Thursday, November 10, 2011

The secret to successful child-rearing

I recently bought some iron-on embroidery transfers from Grandma's Attic. (Note to self: stop buying crafty things online, remember your car rego is due, Christmas is coming, pups are nearly due for their vaccinations etc! It is an addiction, and you need help!) These were so cheap, and they actually work, giving a clear, crisp outline with minimal ironing on! Unlike my experiences with iron-on embroidery patterns from here.

The above is from a set of 1930s tea towel designs, one for every day of the week. Only, I am planning to make these ones into a quilt, if I finish them all.

I also bought a set of iron-on puppies and herbs, so lots of embroidery to be getting on with.

I was restless on the weekend and started flipping through old, old magazines for some vintage inspiration.
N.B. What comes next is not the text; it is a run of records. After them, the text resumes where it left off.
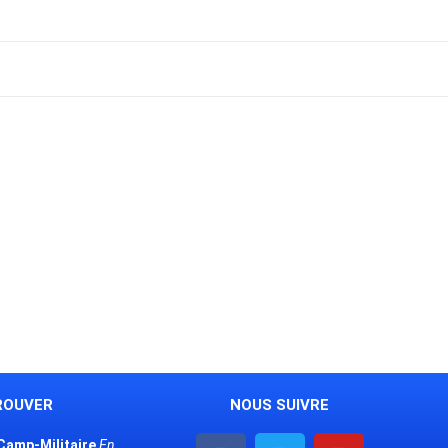
ROUVER
NOUS SUIVRE
amp-Militaire
En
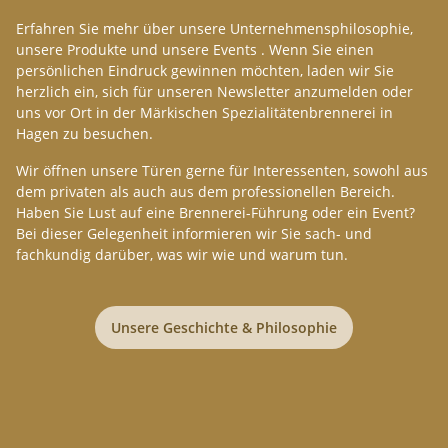
Erfahren Sie mehr über unsere Unternehmensphilosophie,
unsere Produkte und unsere Events . Wenn Sie einen
persönlichen Eindruck gewinnen möchten, laden wir Sie
herzlich ein, sich für unseren Newsletter anzumelden oder
uns vor Ort in der Märkischen Spezialitätenbrennerei in
Hagen zu besuchen.
Wir öffnen unsere Türen gerne für Interessenten, sowohl aus
dem privaten als auch aus dem professionellen Bereich.
Haben Sie Lust auf eine Brennerei-Führung oder ein Event?
Bei dieser Gelegenheit informieren wir Sie sach- und
fachkundig darüber, was wir wie und warum tun.
Unsere Geschichte & Philosophie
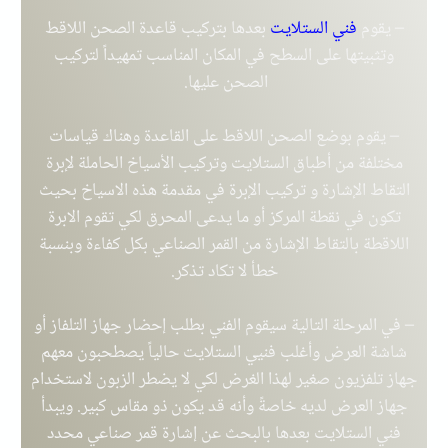
– يقوم
فني الستلايت
بعدها بتركيب قاعدة الصحن اللاقط
وتثبيتها على السطح في المكان المناسب تمهيداً لتركيب
الصحن عليها.
– يقوم بوضع الصحن اللاقط على القاعدة وهناك قياسات
مختلفة من أطباق الستلايت وتركيب الأسياخ الحاملة لإبرة
التقاط الإشارة و تركيب الإبرة في مقدمة هذه الاسياخ بحيث
تكون في نقطة المركز أو ما يدعى المحرق لكي تقوم الابرة
اللاقطة بالتقاط الإشارة من القمر الصناعي بكل كفاءة وبنسبة
خطأ لا تكاد تذكر.
– في المرحلة التالية سيقوم الفني بطلب إحضار جهاز التلفاز أو
شاشة العرض وأغلب فنيي الستلايت حالياً يصطحبون معهم
جهاز تلفزيون صغير لهذا الغرض لكي لا يضطر الزبون لاستخدام
جهاز العرض لديه خاصةً وأنه قد يكون ذو مقاس كبير. ويبدأ
فني الستلايت بعدها بالبحث عن إشارة قمر صناعي محدد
I love old women's magazines, especially from the 1940s, even the ads and recipes reveal so much about the period. For instance, lots of inventive and imaginative, if unpalatable, butter substitutes to deal with rationing. And lots of lard - yuck!

But the ad below came from a magazine in the early 60s and I laughed so much at it, I just had to share it - click on it to zoom in:

Drunkenness - the answer to all problems!

Sunday, November 6, 2011

A couple of milk jug covers

Here is one of the beaded jug covers I made through the week. The pattern is one I found on the antique pattern website I referred to in my earlier post (and which I am too lazy at the moment to go and link to). I had enough thread to make another which I did last night, using this free pattern:

I love the little three dimensional flower on this one, although the loops (at least in my version) are a bit biggish and aren't going to stop pesky flies from getting through. Then again, I don't really have any jugs that need covering so I guess it doesn't really matter.

One of the goodies I bought online  recently was this little Christmas stitchery book by Natalie Bird. There are twelve 4 inch stitcheries, which can be made into a quilt, pillow or other things as well as another one for a stocking. One of my favourites is this little penguin:

Thursday, November 3, 2011

Checking in

I thought I'd better check in and write a post so my poor blog doesn't feel abandoned.

It isn't that I haven't been doing anything worth posting about, but I certainly haven't been finishing anything. My house is a trail of half-finished little projects at the moment, none finished enough to be blog-worthy. I wish I could take some annual leave and just settle in for a few weeks and do some serious crafting - I have 4 1/2 months annual leave accrued which does not make our auditors and senior management happy, however I'm a project manager and there's no one else to manage my projects so I can't take it right now. Maybe I'll get some time off over Christmas.

Right now I am working on a little crocheted milk jug cover which won't take much to finish so that will be one UFO down. I've also started an embroidered little tablecloth which is one of a bunch of kits I bought in a sale a few years ago for the only reason that they were about 80% off and I thought they were too cheap not to buy, even though I doubted my ability to finish such a project. The one I am doing at the moment is a stamped cross stitch design on linen. The thread is pretty thick and the crosses pretty chunky so it actually doesn't take that long. It is just a little boring. It might take me a bit longer to move this one out of UFO/WIP status.

I've also had a couple of slowish days at work so have spent a naughty couple of hours Googling to fight off boredom. Apart from a few rash online purchases (well, not rash, as they are absolutely gorgeous, but hardly necessary in a house bursting at the seams with craft goods and a projects list about 200 years long. I'll post more about these new purchases soon) I've also come across a couple of fantastic free resources I haven't come across before:

Just what I need, more projects worth starting!

And apart from all that, I've been spending more time gardening now that Spring is here which is fun, but eats into my crafting time. My herbs and lettuces and spinaches and rocket and leeks and spring onions are all being very productive, my finger eggplant plants I'd left in since last year and just looked like sad sticks have bloomed back into life, and I've been growing a lot of new vegetable plants from seed. I've just transplanted tomatoes, pumpkins, cucumbers and zucchinis and am still waiting for some other seedlings to grow and mature to transplant - a couple of more types of tomato, another type of eggplant, rhubarb, beans, and I forget what else. Oh yeah, okra. I've never eaten okra before and am told it is quite horrid, but I wanted to grow something different.